Suriye geçici cumhurbaşkanı Ahmet Şara, 10 Kasım’da ABD başkanı Donald Trump’la Washington’da Beyaz Saray’da görüşme yapacak.
Bu görüşme bir ilkede imza atacak.
* İlk defa bir Suriye cumhurbaşkanı Beyaz Saray’da ağırlanmış olacak. Kuşkusuz bu görüşmede esas olan; içeriğinde nelerin yer alacağı. Bu noktada öne çıkan en önemli husus, Suriye devriminin geleceğinin belirlenmesinde ABD’nin tavrının nasıl olacağıdır. ABDnin Suriye’ye uyguladığı ambargonun bütünüyle kalkmasıdan, ekonomik kalkınmasına vereceği finans katkısının ne olacağının yanı sıra Suriye’nin güvenliğinin kalıcı bir atmosfere dönüşmesi hususunda da ABD’nin tavrı temel belirleyicidir. Zira Suriye’nin kuzeydoğusunda işgalci durumundaki Suriye PKK’sının akibetinin ne olacağınn cevabı, karar verici role sahip olan ABD’dedir?
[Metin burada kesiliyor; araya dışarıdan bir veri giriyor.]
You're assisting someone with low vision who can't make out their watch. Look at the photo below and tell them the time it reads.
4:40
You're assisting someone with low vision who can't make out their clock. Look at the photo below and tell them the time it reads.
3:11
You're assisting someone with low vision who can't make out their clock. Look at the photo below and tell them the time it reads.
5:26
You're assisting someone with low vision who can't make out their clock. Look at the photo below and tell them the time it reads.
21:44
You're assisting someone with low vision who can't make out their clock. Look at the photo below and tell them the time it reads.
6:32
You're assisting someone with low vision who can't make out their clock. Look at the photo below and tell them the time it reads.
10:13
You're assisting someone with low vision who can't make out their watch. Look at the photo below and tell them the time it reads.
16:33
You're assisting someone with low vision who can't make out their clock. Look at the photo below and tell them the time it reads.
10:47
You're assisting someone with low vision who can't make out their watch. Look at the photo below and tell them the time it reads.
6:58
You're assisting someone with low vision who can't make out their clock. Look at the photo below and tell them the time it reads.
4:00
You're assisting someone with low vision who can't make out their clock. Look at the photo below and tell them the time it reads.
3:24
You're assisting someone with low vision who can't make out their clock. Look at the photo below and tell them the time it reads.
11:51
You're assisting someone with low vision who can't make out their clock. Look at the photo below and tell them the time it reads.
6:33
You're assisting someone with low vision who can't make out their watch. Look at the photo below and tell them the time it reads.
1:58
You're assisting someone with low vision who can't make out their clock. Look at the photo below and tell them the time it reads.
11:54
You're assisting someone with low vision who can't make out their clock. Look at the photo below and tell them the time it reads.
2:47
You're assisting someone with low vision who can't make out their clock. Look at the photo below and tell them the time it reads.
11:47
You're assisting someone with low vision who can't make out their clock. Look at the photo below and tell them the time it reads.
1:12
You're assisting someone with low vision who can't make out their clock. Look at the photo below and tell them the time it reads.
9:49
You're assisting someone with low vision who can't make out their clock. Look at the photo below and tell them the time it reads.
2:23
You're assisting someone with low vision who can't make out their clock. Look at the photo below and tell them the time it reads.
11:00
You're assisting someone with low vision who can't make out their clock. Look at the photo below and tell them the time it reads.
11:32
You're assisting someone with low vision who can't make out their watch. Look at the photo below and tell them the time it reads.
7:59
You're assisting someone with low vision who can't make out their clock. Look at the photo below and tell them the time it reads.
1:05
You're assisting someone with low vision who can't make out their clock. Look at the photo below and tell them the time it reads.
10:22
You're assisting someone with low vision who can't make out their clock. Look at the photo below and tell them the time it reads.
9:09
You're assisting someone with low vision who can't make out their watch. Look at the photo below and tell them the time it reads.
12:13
Suriye PKK’sı ile Suriye’ye geçici cumhurbaşkanı Ahmet Şara arasında 10 Mart’ta imzalanan mutabakata hala uyulmaması, söz konusu bu mutabakat da ifade edilen entegrasyon adımlarının hiçbir şekilde atılmamış olması, Trump görüşmesinde mutlaka üzerinde durulması gereken bir husus olarak dikkat çekiyor. Ahmet Şara’nın bu konuyu gündeme getirip getirmeyeceği ve bu konuda ABD’den neler isteyeceği bilinmiyor. Ancak bu konuyla da ilişkili olan ABD önderliğindeki DEAŞ’a karşı oluşturulan koalisyona Suriye’nin de katılım sağlayacağının biliniyor olması, Suriye PKK’sının varlığı da değinilmesini zorunlu kılıyor.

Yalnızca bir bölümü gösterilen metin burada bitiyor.